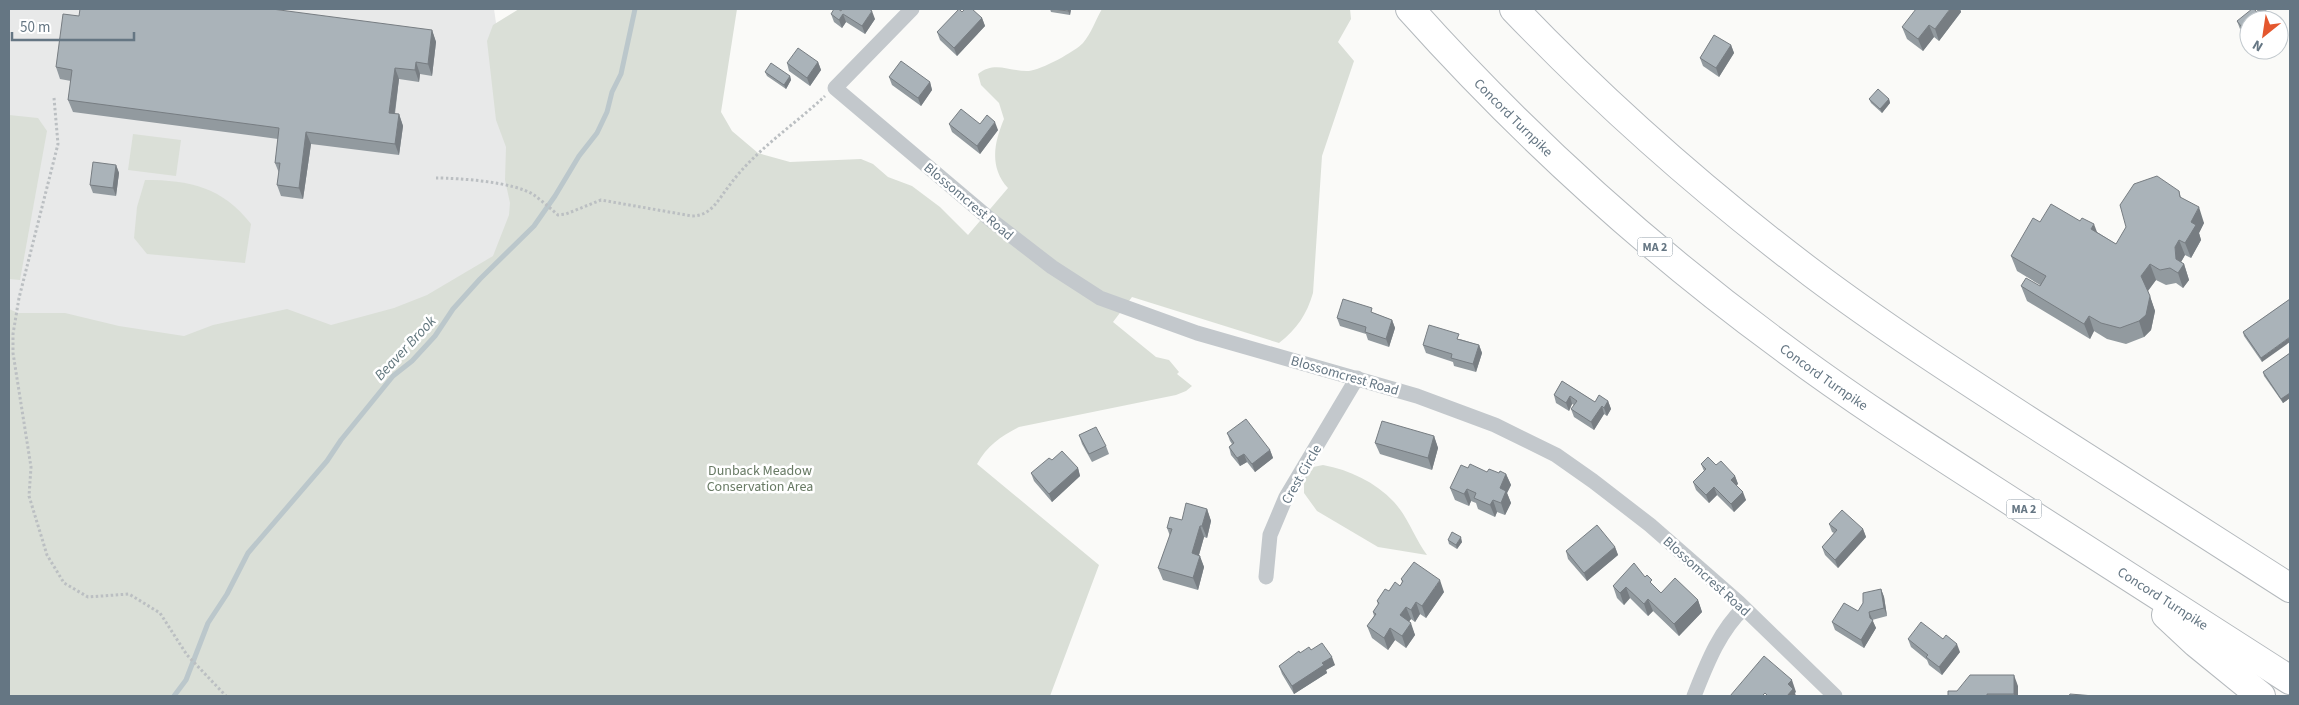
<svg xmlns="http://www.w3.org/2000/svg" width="2299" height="705" viewBox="0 0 2299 705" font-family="'Source Sans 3',sans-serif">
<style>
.built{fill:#e8e9e9}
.green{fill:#dadfd7}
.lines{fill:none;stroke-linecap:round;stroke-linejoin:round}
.stream{stroke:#bbc7cb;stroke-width:5}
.highway-casing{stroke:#b4b9bd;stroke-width:30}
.path{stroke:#bbbfc2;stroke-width:3;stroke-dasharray:2.5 2.5;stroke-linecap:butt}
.street{stroke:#c3c8cc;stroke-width:15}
.highway{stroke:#fff;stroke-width:28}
.wall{fill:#929a9f}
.shaded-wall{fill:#777d82}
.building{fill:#aab3b9;stroke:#777d82}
.labels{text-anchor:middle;stroke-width:5;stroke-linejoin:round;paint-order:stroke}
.shield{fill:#fff;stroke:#939fa8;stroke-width:1}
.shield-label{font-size:12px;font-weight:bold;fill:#657683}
.street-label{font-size:14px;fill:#657683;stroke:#fff}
.park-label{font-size:14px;fill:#687a64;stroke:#fff}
.water-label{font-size:15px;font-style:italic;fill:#60757c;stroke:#fff}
</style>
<rect width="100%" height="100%" fill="#fafaf8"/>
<path class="built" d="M9 9H494L515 155 527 403 9 322Z"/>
<g class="green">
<path d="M519 9H737L721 112 732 131 758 153 790 162 861 159 873 164 888 177 912 186 940 207 968 235 1008 188C989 167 994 143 1004 119L999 103 981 85 978 74C995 60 1010 72 1029 71 1041 70 1076 51 1083 43 1091 34 1096 19 1102 9H1350L1351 19 1338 42 1354 61 1322 156 1313 293C1307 314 1297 329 1279 343L1132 297 1113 322 1156 357 1169 360 1179 372 1177 374 1192 386 1186 391 1176 395 1019 427C1001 436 987 446 977 464L1099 565 1050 696H9V309L18 313H65L119 326 184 336 213 325 287 309 331 325 394 308 427 295 493 256 509 215 510 203 505 180 506 147 496 120 487 41 493 25Z"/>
<path d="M9 115 38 118 47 131 20 280 9 279Z"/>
<path d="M133 134 181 140 176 176 128 170Z"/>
<path d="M145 180C190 180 222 187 251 224L245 263 147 254 134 238 137 207Z"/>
<path d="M1323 465C1350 470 1375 482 1394 502 1408 517 1415 539 1427 555L1378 547 1317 511 1304 493V479L1313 467Z"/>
</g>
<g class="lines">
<path class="stream" d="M174 696 186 680 208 623 227 594 248 553 327 461 341 440 393 376 412 361 435 336 453 309 480 279 534 226 555 196 579 156 597 133 607 112 612 92 621 74 635 9"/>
<defs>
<g id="highway">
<path id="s1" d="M1410 9C1522 134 1646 247 1781 346 1857 403 1938 454 2017 505 2108 563 2199 621 2290 680"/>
<path d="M1514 9C1607 106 1707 194 1813 274 1881 325 1952 371 2023 417 2112 474 2201 531 2290 588"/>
<path d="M2166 615 2196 643 2261 696"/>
</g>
</defs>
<use href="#highway" class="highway-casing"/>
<g class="path">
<path d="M54 98 58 144 19 298 13 334V353L31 467 29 496 47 555 64 583 88 597 129 594 160 613 187 655 226 696"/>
<path d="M436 178C459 178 515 182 534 195 542 201 550 208 558 215L566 214 601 200 692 216C711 216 718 200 729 186 754 151 793 126 825 96"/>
</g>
<g class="street">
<path d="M912 9 835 88 991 220 1052 267 1100 298 1197 333 1417 396 1495 425 1556 455 1593 481 1650 525 1738 602 1835 696"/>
<path d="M1266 577 1270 535 1286 497 1357 378"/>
<path d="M1694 696C1706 666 1719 631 1744 608"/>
</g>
<use href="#highway" class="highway"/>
</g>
<g class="wall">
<path d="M1050 9H1071L1070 15 1051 12Z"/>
<path d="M1960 9 1961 12 1939 41 1934 37 1923 51 1907 39 1902 27Z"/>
<path d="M2256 9H2269L2249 20V40L2240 29 2237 21 2259 14Z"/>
<path d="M841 11 875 19 865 34 846 22 842 28 834 22 831 14Z"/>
<path d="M962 12 982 18 985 26 957 56 940 40 937 32Z"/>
<path d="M432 30 436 42 432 76 420 74 419 82 399 79 395 114H399L403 126 399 155 311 144 303 199 281 196 277 185 279 173 275 163 278 139 73 112 68 100 71 81 60 79 56 67Z"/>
<path d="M1731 45 1734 53 1719 77 1703 66 1700 58Z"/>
<path d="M818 62 821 70 810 86 789 71 787 63Z"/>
<path d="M765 72 790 76 791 80 786 89 767 76Z"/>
<path d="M889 77 930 82 932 90 921 106 892 85Z"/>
<path d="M1869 99H1889L1890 103 1882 113 1871 103Z"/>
<path d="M949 124H980L998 130 980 154 952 132Z"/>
<path d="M116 165 119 173 116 196 93 193 90 185Z"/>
<path d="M2179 191 2181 198 2204 223 2199 233 2201 240 2191 258 2185 255 2181 262 2184 264 2189 280 2183 288 2176 283 2166 285 2156 280 2148 291 2155 311 2151 330 2144 337 2126 344 2107 339 2094 331 2090 339 2027 301 2021 286H2040V285L2017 271 2011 256 2040 222 2097 232 2116 244Z"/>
<path d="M2290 299 2262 362 2244 336 2243 332Z"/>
<path d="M1374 313 1392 320 1395 328 1389 347 1368 340 1366 334 1340 326 1337 318Z"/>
<path d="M1460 339 1479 345 1482 353 1476 372 1454 366 1453 362 1426 353 1423 345Z"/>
<path d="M2290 353V398L2283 403 2264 376 2263 372Z"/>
<path d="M1562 381 1595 402 1608 401 1611 409 1607 416 1604 414 1594 430 1574 417 1571 409 1574 405 1572 404 1569 411 1556 403 1554 395Z"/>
<path d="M1227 433 1270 450 1273 458 1255 472 1247 462 1240 466 1231 455 1229 447 1232 444 1230 441Z"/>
<path d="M1079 435 1106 446 1109 454 1092 462 1082 444Z"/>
<path d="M1434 436 1438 448 1432 470 1380 454 1375 443Z"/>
<path d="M1052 460 1078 468 1080 476 1052 502 1034 481 1031 473Z"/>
<path d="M1701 464 1716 465 1735 476 1738 484 1736 485 1746 500 1734 512 1717 495 1709 503 1696 490 1693 482 1704 471Z"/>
<path d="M1487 472 1506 474 1511 485 1507 493 1511 503 1505 515 1497 512 1495 517 1478 509 1476 503 1471 501 1469 506 1455 500 1450 488Z"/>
<path d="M1207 509 1211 521 1207 538 1204 537 1199 555 1204 567 1198 590 1163 580 1158 568 1170 536 1167 528Z"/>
<path d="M1829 524 1863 529 1866 537 1838 568 1825 555 1822 547 1834 533 1832 532Z"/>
<path d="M1448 540 1462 542 1457 549 1449 544Z"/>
<path d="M1615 547 1618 555 1587 581 1568 559 1566 551Z"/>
<path d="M1645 577 1661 593 1698 600 1702 612 1679 636 1653 611 1648 616 1630 598 1624 605 1617 598 1613 586Z"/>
<path d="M1401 579 1444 592 1426 618 1420 614 1415 622 1411 619 1409 621 1415 635 1406 648 1395 640 1388 650 1372 638 1367 626 1374 616 1373 612 1378 605 1377 601 1389 591 1400 586 1402 582Z"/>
<path d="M1881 589 1884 597 1887 616 1872 620 1876 628 1864 648 1835 630 1832 622 1858 611Z"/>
<path d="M1908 639 1960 652 1942 675 1929 665 1927 660 1911 647Z"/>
<path d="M1311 650 1335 665 1326 670 1327 673 1294 694 1282 674 1279 666Z"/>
<path d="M2018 686V696H1948Z"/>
</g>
<g class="shaded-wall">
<path d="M1068 9H1071L1070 15 1068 11Z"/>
<path d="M1950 9H1960L1961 12 1939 41 1935 29Z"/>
<path d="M872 11 875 19 865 34 862 26Z"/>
<path d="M843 14 846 22 842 28 839 20Z"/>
<path d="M982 18 985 26 957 56 954 48Z"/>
<path d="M1929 25 1934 37 1923 51 1918 39Z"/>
<path d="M432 30 436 42 432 76 428 64Z"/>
<path d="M1731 45 1734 53 1719 77 1716 68Z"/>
<path d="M416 62 420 74 419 82 415 70Z"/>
<path d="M818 62 821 70 810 86 807 78Z"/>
<path d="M395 68 399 79 393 125 389 113Z"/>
<path d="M790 76 791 80 786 89 784 85Z"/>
<path d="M930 82 932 90 921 106 918 98Z"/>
<path d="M1889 99 1890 103 1882 113 1880 109Z"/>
<path d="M399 114 403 126 399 155 395 144Z"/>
<path d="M995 122 998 130 980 154 977 146Z"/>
<path d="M306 132 311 144 303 199 299 188Z"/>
<path d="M116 165 119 173 116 196 113 188Z"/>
<path d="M2199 207 2204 223 2199 233 2201 240 2191 258 2185 243 2191 222Z"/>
<path d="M2094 224 2100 240 2091 229Z"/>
<path d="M2179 240 2185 255 2181 262V268L2184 264 2189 280 2183 288 2178 273 2176 259 2175 247Z"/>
<path d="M2150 264 2156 280 2147 292 2141 276Z"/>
<path d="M2150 296 2155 311 2151 330 2144 337 2139 321Z"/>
<path d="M2089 316 2094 331 2090 339 2084 324Z"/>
<path d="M1392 320 1395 328 1389 347 1386 339Z"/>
<path d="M2290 337V342L2262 362 2261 358Z"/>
<path d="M1479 345 1482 353 1476 372 1473 364Z"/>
<path d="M2290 393V398L2283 403 2281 399Z"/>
<path d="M1570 396 1572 404 1569 411 1566 403Z"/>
<path d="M1608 401 1611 409 1607 416 1604 408Z"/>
<path d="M1602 406 1604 414 1594 430 1591 422Z"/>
<path d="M1434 436 1438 448 1432 470 1428 458Z"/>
<path d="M1270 450 1273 458 1255 472 1252 464Z"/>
<path d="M1244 454 1247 462 1240 466 1237 458Z"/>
<path d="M1078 468 1080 476 1052 502 1049 494Z"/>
<path d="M1506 474 1511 485 1507 493 1511 503 1505 515 1501 503 1500 488Z"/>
<path d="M1735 476 1738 484 1734 488 1731 480Z"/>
<path d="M1714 487 1717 495 1709 503 1706 495Z"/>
<path d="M1467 489 1471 501 1469 506 1464 494Z"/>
<path d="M1743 492 1746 500 1734 512 1731 504Z"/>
<path d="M1493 500 1497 512 1495 517 1490 505Z"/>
<path d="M1207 509 1211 521 1207 538 1202 526Z"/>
<path d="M1200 526 1204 537 1196 565 1192 553Z"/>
<path d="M1863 529 1866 537 1838 568 1835 560Z"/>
<path d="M1461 537 1462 542 1457 549 1456 545Z"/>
<path d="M1615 547 1618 555 1587 581 1584 573Z"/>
<path d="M1200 556 1204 567 1198 590 1193 578Z"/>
<path d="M1440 580 1444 592 1426 618 1422 606Z"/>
<path d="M1626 587 1630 598 1624 605 1620 593Z"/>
<path d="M1881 589 1884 597 1887 616 1884 608Z"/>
<path d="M1648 599 1653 611 1648 616 1644 604Z"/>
<path d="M1698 600 1702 612 1679 636 1674 624Z"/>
<path d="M1416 602 1420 614 1415 622 1411 610Z"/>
<path d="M1406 607 1411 619 1405 627 1400 615Z"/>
<path d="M1869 612 1876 628 1864 648 1861 640 1870 618Z"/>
<path d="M1411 623 1415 635 1406 648 1402 636Z"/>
<path d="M1390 628 1395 640 1388 650 1384 638Z"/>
<path d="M1957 644 1960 652 1942 675 1939 667Z"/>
<path d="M1332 657 1335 665 1326 670 1327 673 1294 694 1292 686 1322 663Z"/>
<path d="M2014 675 2018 686V696H2014Z"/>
<path d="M1792 680 1796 692 1795 693 1796 696H1787L1788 684Z"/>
</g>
<g class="building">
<path d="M80 9H272L432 30 428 64 416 62 415 70 395 68 389 113 399 114 395 144 306 132 299 188 277 185 280 163H275L279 128 68 100 72 70 56 67 63 14 79 16Z"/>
<path d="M834 9H838L841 11 842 9H869L872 11 862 26 843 14 839 20 831 14Z"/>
<path d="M959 9 962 12 965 9H972L982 18 954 48 937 32Z"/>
<path d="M1053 9H1068V11Z"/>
<path d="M1916 9H1950L1935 29 1929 25 1918 39 1902 27Z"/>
<path d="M2252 9H2254L2264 20H2249V36L2237 21Z"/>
<path d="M1714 35 1731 45 1716 68 1700 58Z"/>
<path d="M798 48 818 62 807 78 787 63Z"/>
<path d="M901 61 930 82 918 98 889 77Z"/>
<path d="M771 63 790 76 784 85 765 72Z"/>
<path d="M1878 89 1889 99 1880 109 1869 99Z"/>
<path d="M961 109 980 124 987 115 995 122 977 146 949 124Z"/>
<path d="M93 162 116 165 113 188 90 185Z"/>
<path d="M2157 176 2179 191 2180 197 2199 207 2191 222 2196 225 2185 243 2179 240 2175 247 2176 259 2184 264 2178 273 2170 268 2160 270 2150 264 2141 276 2150 296 2146 315 2139 321 2120 328 2101 323 2089 316 2084 324 2021 286 2026 278 2040 286 2046 276 2011 256 2033 218 2040 222 2051 204 2080 221 2082 218 2094 224 2091 229 2116 244 2126 227 2120 205 2134 184Z"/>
<path d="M1343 299 1372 308 1371 312 1392 320 1386 339 1365 332 1366 327 1337 318Z"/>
<path d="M2290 299V337L2261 358 2243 332Z"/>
<path d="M1429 325 1459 334 1457 339 1479 345 1473 364 1451 358 1452 354 1423 345Z"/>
<path d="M2290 353V393L2281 399 2263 372Z"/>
<path d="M1562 381 1595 402 1599 395 1608 401 1604 408 1602 406 1591 422 1571 409 1577 401 1570 396 1566 403 1554 395Z"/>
<path d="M1246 419 1270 450 1252 464 1244 454 1237 458 1229 447 1234 443 1227 433Z"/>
<path d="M1382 421 1434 436 1428 458 1375 443Z"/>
<path d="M1096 427 1106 446 1089 454 1079 435Z"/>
<path d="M1062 451 1078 468 1049 494 1031 473 1049 458 1052 460Z"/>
<path d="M1708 457 1716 465 1721 461 1735 476 1731 480 1743 492 1731 504 1714 487 1706 495 1693 482 1706 469 1701 464Z"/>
<path d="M1470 464 1487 472 1489 469 1499 473 1500 471 1506 474 1500 488 1506 491 1501 503 1493 500 1490 505 1474 498 1476 493 1467 489 1464 494 1450 488 1461 465 1468 468Z"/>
<path d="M1186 503 1207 509 1202 526H1200L1192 553 1200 556 1193 578 1158 568 1172 529 1167 528 1170 517 1182 520Z"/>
<path d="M1842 510 1863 529 1835 560 1822 547 1837 530 1829 524Z"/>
<path d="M1597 525 1615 547 1584 573 1566 551Z"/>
<path d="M1452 532 1461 537 1456 545 1448 540Z"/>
<path d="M1414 562 1440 580 1422 606 1416 602 1411 610 1406 607 1400 615 1411 623 1402 636 1390 628 1384 638 1367 626 1376 614 1373 612 1379 603 1377 601 1385 589 1389 591 1395 582 1400 586 1403 581 1401 579Z"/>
<path d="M1634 563 1645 577 1647 575 1652 580 1650 582 1661 593 1675 578 1698 600 1674 624 1648 599 1644 604 1626 587 1620 593 1613 586Z"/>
<path d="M1881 589 1884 608 1869 612 1870 618 1873 620 1861 640 1832 622 1844 603 1858 611 1863 603V593Z"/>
<path d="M1921 622 1943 639 1946 635 1957 644 1939 667 1926 657 1928 655 1908 639Z"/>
<path d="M1322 643 1332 657 1322 663 1324 665 1292 686 1279 666 1299 651 1300 653 1309 647 1311 650Z"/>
<path d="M1764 656 1792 680 1788 684 1793 689 1787 696H1768L1765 693 1762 696H1730Z"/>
<path d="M1970 675H2014V694H1987V696H1948V691H1957Z"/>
<path d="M2070 694 2094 696H2069Z"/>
</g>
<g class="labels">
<g class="shield">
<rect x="1637.5" y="237.5" width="35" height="19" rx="4"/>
<rect x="2006.5" y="499.5" width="35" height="19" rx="4"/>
</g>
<g class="shield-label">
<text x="1655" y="251">MA 2</text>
<text x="2024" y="513">MA 2</text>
</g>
<g class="street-label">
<text dy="5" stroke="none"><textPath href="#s1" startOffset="150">Concord Turnpike</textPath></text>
<text transform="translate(969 201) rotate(40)" y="5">Blossomcrest Road</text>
<text transform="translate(1345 375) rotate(16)" y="5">Blossomcrest Road</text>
<text dy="5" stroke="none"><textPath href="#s1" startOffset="555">Concord Turnpike</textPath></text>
<text transform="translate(1301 474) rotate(-60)" y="5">Crest Circle</text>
<text transform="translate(1707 576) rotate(42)" y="5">Blossomcrest Road</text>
<text dy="5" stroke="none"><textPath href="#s1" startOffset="960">Concord Turnpike</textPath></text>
</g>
<g class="park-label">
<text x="760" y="475">Dunback Meadow<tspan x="760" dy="16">Conservation Area</tspan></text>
</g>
<g class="water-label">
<text transform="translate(405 348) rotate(-47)" y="5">Beaver Brook</text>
</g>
</g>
<rect width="2299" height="705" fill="none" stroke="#657683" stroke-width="20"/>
<g transform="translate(2264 35) rotate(210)"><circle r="24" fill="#ffffff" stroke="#c1c8cd"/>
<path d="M0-4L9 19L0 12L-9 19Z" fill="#e4572e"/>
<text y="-8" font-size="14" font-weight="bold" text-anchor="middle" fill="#657683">N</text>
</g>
<path d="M12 32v8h122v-8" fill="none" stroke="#657683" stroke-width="2.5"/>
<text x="20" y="32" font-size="15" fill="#657683" stroke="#ffffff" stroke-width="4" paint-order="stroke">50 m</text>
</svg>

######

Filter the entries down to the lines with the word "casing" in them.

.highway-casing{stroke:#b4b9bd;stroke-width:30}
<use href="#highway" class="highway-casing"/>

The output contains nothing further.